> _EXERCISE_:
Every entry below must be repeated exactly; skip the pictures.
**********
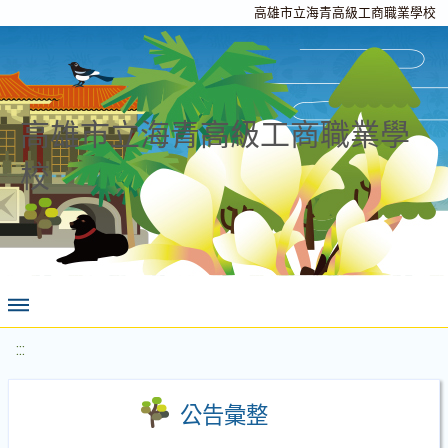
高雄市立海青高級工商職業學校
高雄市立海青高級工商職業學
校
:::
公告彙整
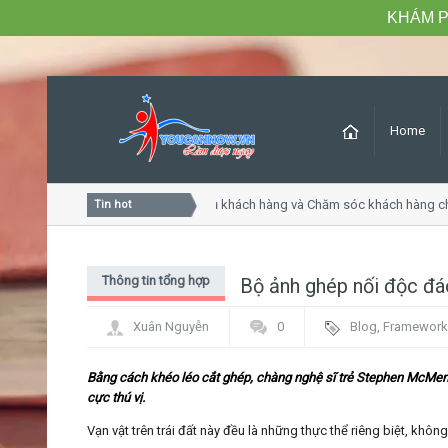
KHÁM P
Home
Khóa học Tư duy dịch vụ khách hàng và Chăm sóc khách hàng chu
Tin hot
Thông tin tổng hợp
Bộ ảnh ghép nối độc đ
Xuân Nguyễn
0
Blog
,
Framework
Bằng cách khéo léo cắt ghép, chàng nghệ sĩ trẻ Stephen McMen
cực thú vị.
Vạn vật trên trái đất này đều là những thực thể riêng biệt, khô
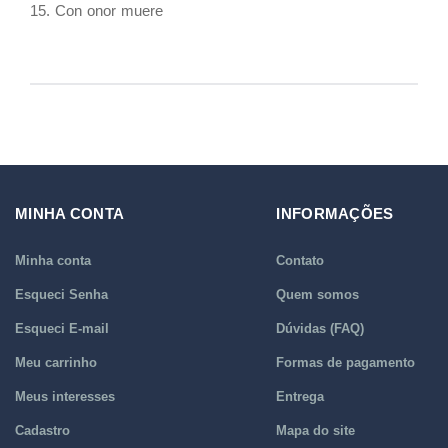
15. Con onor muere
MINHA CONTA
INFORMAÇÕES
Minha conta
Contato
Esqueci Senha
Quem somos
Esqueci E-mail
Dúvidas (FAQ)
Meu carrinho
Formas de pagamento
Meus interesses
Entrega
Cadastro
Mapa do site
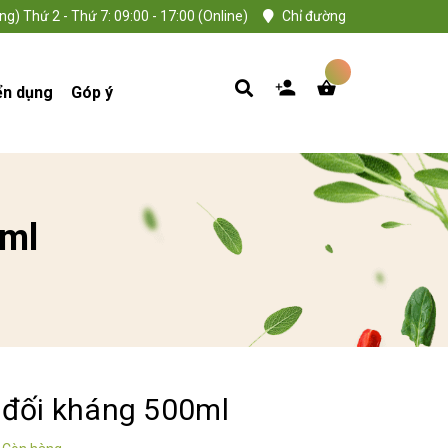
ng) Thứ 2 - Thứ 7: 09:00 - 17:00 (Online)
Chỉ đường
ển dụng
Góp ý
0ml
 đối kháng 500ml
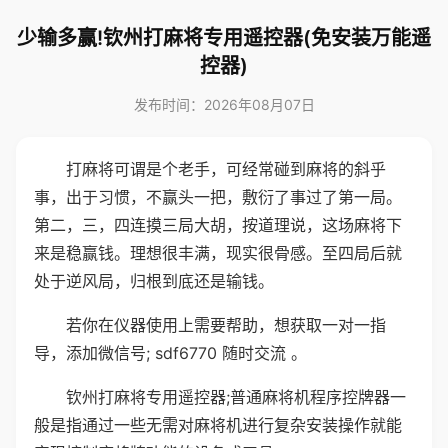
少输多赢!钦州打麻将专用遥控器(免安装万能遥
控器)
发布时间：2026年08月07日
打麻将可谓是个老手，可经常碰到麻将的斜乎
事，出于习惯，不赢头一把，敷衍了事过了第一局。
第二，三，四连摸三局大胡，按道理说，这场麻将下
来是稳赢钱。理想很丰满，现实很骨感。至四局后就
处于逆风局，归根到底还是输钱。
若你在仪器使用上需要帮助，想获取一对一指
导，添加微信号; sdf6770 随时交流 。
钦州打麻将专用遥控器;普通麻将机程序控牌器一
般是指通过一些无需对麻将机进行复杂安装操作就能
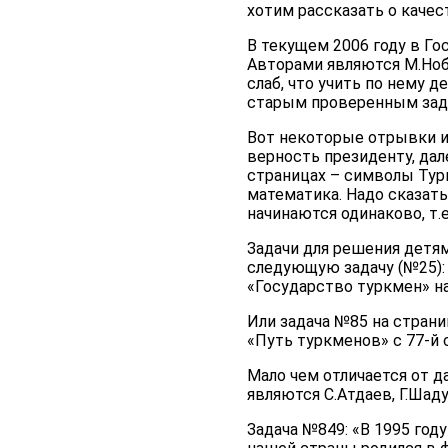
хотим рассказать о качес
В текущем 2006 году в Го
Авторами являются М.Ноба
слаб, что учить по нему 
старым проверенным зад
Вот некоторые отрывки из
верность президенту, дал
страницах – символы Турк
математика. Надо сказать
начинаются одинаково, т.
Задачи для решения детям
следующую задачу (№25): 
«Государство туркмен» на
Или задача №85 на страни
«Путь туркменов» с 77-й 
Мало чем отличается от д
являются С.Атдаев, Г.Шад
Задача №849: «В 1995 год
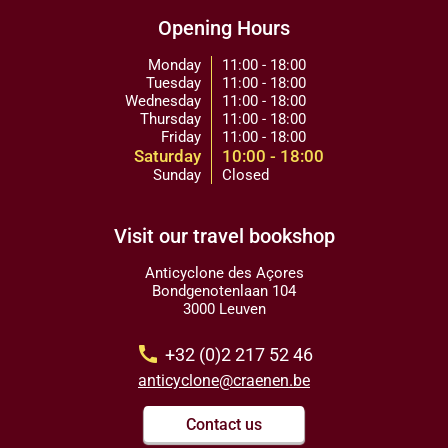
Opening Hours
Monday
11:00 - 18:00
Tuesday
11:00 - 18:00
Wednesday
11:00 - 18:00
Thursday
11:00 - 18:00
Friday
11:00 - 18:00
Saturday
10:00 - 18:00
Sunday
Closed
Visit our travel bookshop
Anticyclone des Açores
Bondgenotenlaan 104
3000 Leuven
call
+32 (0)2 217 52 46
anticyclone@craenen.be
Contact us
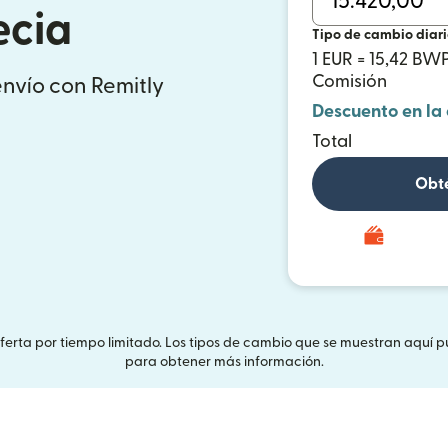
ecia
Tipo de cambio diar
1 EUR = 15,42 BW
Comisión
envío con Remitly
Descuento en la
Total
Obté
Oferta por tiempo limitado. Los tipos de cambio que se muestran aquí p
para obtener más información.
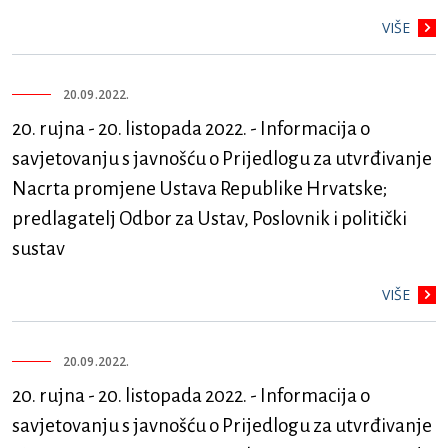
VIŠE
20.09.2022.
20. rujna - 20. listopada 2022. - Informacija o
savjetovanju s javnošću o Prijedlogu za utvrđivanje
Nacrta promjene Ustava Republike Hrvatske;
predlagatelj Odbor za Ustav, Poslovnik i politički
sustav
VIŠE
20.09.2022.
20. rujna - 20. listopada 2022. - Informacija o
savjetovanju s javnošću o Prijedlogu za utvrđivanje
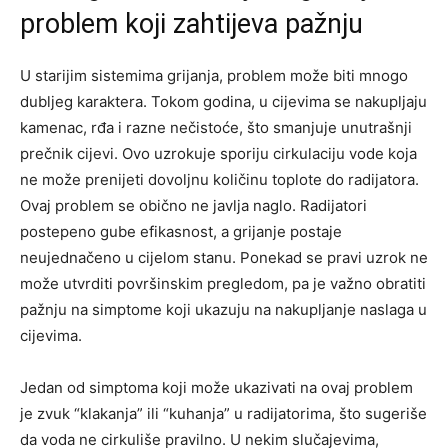
problem koji zahtijeva pažnju
U starijim sistemima grijanja, problem može biti mnogo
dubljeg karaktera. Tokom godina, u cijevima se nakupljaju
kamenac, rđa i razne nečistoće, što smanjuje unutrašnji
prečnik cijevi. Ovo uzrokuje sporiju cirkulaciju vode koja
ne može prenijeti dovoljnu količinu toplote do radijatora.
Ovaj problem se obično ne javlja naglo. Radijatori
postepeno gube efikasnost, a grijanje postaje
neujednačeno u cijelom stanu. Ponekad se pravi uzrok ne
može utvrditi površinskim pregledom, pa je važno obratiti
pažnju na simptome koji ukazuju na nakupljanje naslaga u
cijevima.
Jedan od simptoma koji može ukazivati na ovaj problem
je zvuk “klakanja” ili “kuhanja” u radijatorima, što sugeriše
da voda ne cirkuliše pravilno. U nekim slučajevima,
**********
> _REPLY TO THE TASK_:
高雄市立海青高級工商職業學校
高雄市立海青高級工商職業學
校
:::
公告彙整
KHÁM P
Home
Khóa học Tư duy dịch vụ khách hàng và Chăm sóc khách hàng chu
Tin hot
Thông tin tổng hợp
Bộ ảnh ghép nối độc đ
Xuân Nguyễn
0
Blog
,
Framework
Bằng cách khéo léo cắt ghép, chàng nghệ sĩ trẻ Stephen McMen
cực thú vị.
Vạn vật trên trái đất này đều là những thực thể riêng biệt, khô
15. Con onor muere
MINHA CONTA
INFORMAÇÕES
Minha conta
Contato
Esqueci Senha
Quem somos
Esqueci E-mail
Dúvidas (FAQ)
Meu carrinho
Formas de pagamento
Meus interesses
Entrega
Cadastro
Mapa do site
ng) Thứ 2 - Thứ 7: 09:00 - 17:00 (Online)
Chỉ đường
ển dụng
Góp ý
0ml
 đối kháng 500ml
少输多赢!钦州打麻将专用遥控器(免安装万能遥
控器)
发布时间：2026年08月07日
打麻将可谓是个老手，可经常碰到麻将的斜乎
事，出于习惯，不赢头一把，敷衍了事过了第一局。
第二，三，四连摸三局大胡，按道理说，这场麻将下
来是稳赢钱。理想很丰满，现实很骨感。至四局后就
处于逆风局，归根到底还是输钱。
若你在仪器使用上需要帮助，想获取一对一指
导，添加微信号; sdf6770 随时交流 。
钦州打麻将专用遥控器;普通麻将机程序控牌器一
般是指通过一些无需对麻将机进行复杂安装操作就能
хотим рассказать о качес
В текущем 2006 году в Го
Авторами являются М.Ноба
слаб, что учить по нему 
старым проверенным зад
Вот некоторые отрывки из
верность президенту, дал
страницах – символы Турк
математика. Надо сказать
начинаются одинаково, т.
Задачи для решения детям
следующую задачу (№25): 
«Государство туркмен» на
Или задача №85 на страни
«Путь туркменов» с 77-й 
Мало чем отличается от д
являются С.Атдаев, Г.Шад
Задача №849: «В 1995 год
Opening Hours
Monday
11:00 - 18:00
Tuesday
11:00 - 18:00
Wednesday
11:00 - 18:00
Thursday
11:00 - 18:00
Friday
11:00 - 18:00
Saturday
10:00 - 18:00
Sunday
Closed
Visit our travel bookshop
Anticyclone des Açores
Bondgenotenlaan 104
3000 Leuven
call
+32 (0)2 217 52 46
anticyclone@craenen.be
Contact us
ecia
Tipo de cambio diar
1 EUR = 15,42 BW
Comisión
envío con Remitly
Descuento en la
Total
Obté
Oferta por tiempo limitado. Los tipos de cambio que se muestran aquí p
para obtener más información.
VIŠE
20.09.2022.
20. rujna - 20. listopada 2022. - Informacija o
savjetovanju s javnošću o Prijedlogu za utvrđivanje
Nacrta promjene Ustava Republike Hrvatske;
predlagatelj Odbor za Ustav, Poslovnik i politički
sustav
VIŠE
20.09.2022.
20. rujna - 20. listopada 2022. - Informacija o
savjetovanju s javnošću o Prijedlogu za utvrđivanje
problem koji zahtijeva pažnju
U starijim sistemima grijanja, problem može biti mnogo
dubljeg karaktera. Tokom godina, u cijevima se nakupljaju
kamenac, rđa i razne nečistoće, što smanjuje unutrašnji
prečnik cijevi. Ovo uzrokuje sporiju cirkulaciju vode koja
ne može prenijeti dovoljnu količinu toplote do radijatora.
Ovaj problem se obično ne javlja naglo. Radijatori
postepeno gube efikasnost, a grijanje postaje
neujednačeno u cijelom stanu. Ponekad se pravi uzrok ne
može utvrditi površinskim pregledom, pa je važno obratiti
pažnju na simptome koji ukazuju na nakupljanje naslaga u
cijevima.
Jedan od simptoma koji može ukazivati na ovaj problem
je zvuk “klakanja” ili “kuhanja” u radijatorima, što sugeriše
da voda ne cirkuliše pravilno. U nekim slučajevima,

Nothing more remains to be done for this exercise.